Faisant suite à la réaction initiale de rejet mondial à l'assaut des forces spéciales américaines qui ont capturé le dirigeant vénézuélien Nicolás Maduro et sa femme Cilia Flores le 3 janvier 2026, le Conseil de sécurité de l'ONU a tenu une session d'urgence le 6 janvier.

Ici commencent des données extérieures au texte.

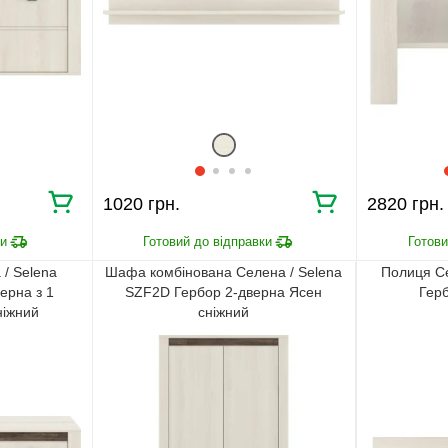
1020 грн.
2820 грн.
 / Selena
Шафа комбінована Селена / Selena
Полиця Се
ерна з 1
SZF2D Гербор 2-дверна Ясен
Гер
ніжний
сніжний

Même des alliés des États-Unis comme la France et le Danemark ont remis en question la légalité de l'opération, tandis que le secrétaire général de l'ONU António Guterres a déclaré qu'elle viole la Charte des Nations Unies, soulignant les tensions sur la souveraineté vénézuélienne.
L'assaut américain à Caracas, impliquant près de 200 hommes et entraînant la mort de l'équipe de sécurité de Maduro, a conduit à la réunion d'urgence du Conseil de sécurité de l'ONU. Guterres a dénoncé cette incursion nocturne comme un usage non autorisé de la force violant la Charte des Nations Unies.

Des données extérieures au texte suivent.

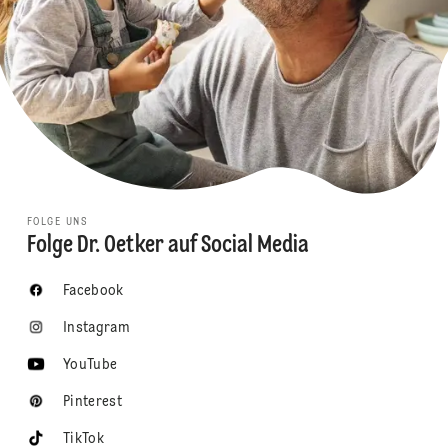
FOLGE UNS
Folge Dr. Oetker auf Social Media
Facebook
Instagram
YouTube
Pinterest
TikTok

L'ambassadeur adjoint français Jay Dharmadhikari a déclaré qu'elle contrevient aux principes de résolution pacifique des différends et de non-recours à la force, avertissant de dommages à l'ordre international. L'ambassadrice adjointe danoise Sandra Jensen Landi a exprimé une profonde préoccupation quant au précédent, exhortant au respect du droit international.
Le Royaume-Uni et la Grèce ont été plus réservés : l'ambassadeur par intérim britannique James Kariuki a appelé à une transition pacifique, et l'ambassadeur adjoint grec Ioannis Stamatekos a plaidé pour le dialogue. Des voix latino-américaines comme le Panama et la Colombie ont critiqué l'action unilatérale ; l'ambassadrice colombienne Leonor Zalabata Torres l'a qualifiée d'agression grave.
La Russie et la Chine ont été virulentes : l'ambassadeur russe Vassili Nebenzia a accusé les États-Unis de brigandage et d'impérialisme, tandis que le chargé d'affaires chinois Sun Lei a condamné l'intimidation unilatérale. L'ambassadeur américain Mike Waltz l'a défendue comme une action d'application de la loi contre un fugitif du trafic de drogue, et non comme une intervention militaire.
L'ambassadrice chilienne Paula Narváez a réitéré la condamnation, insistant sur le fait que les problèmes de droits de l'homme au Venezuela doivent être traités pacifiquement sans exception au droit international.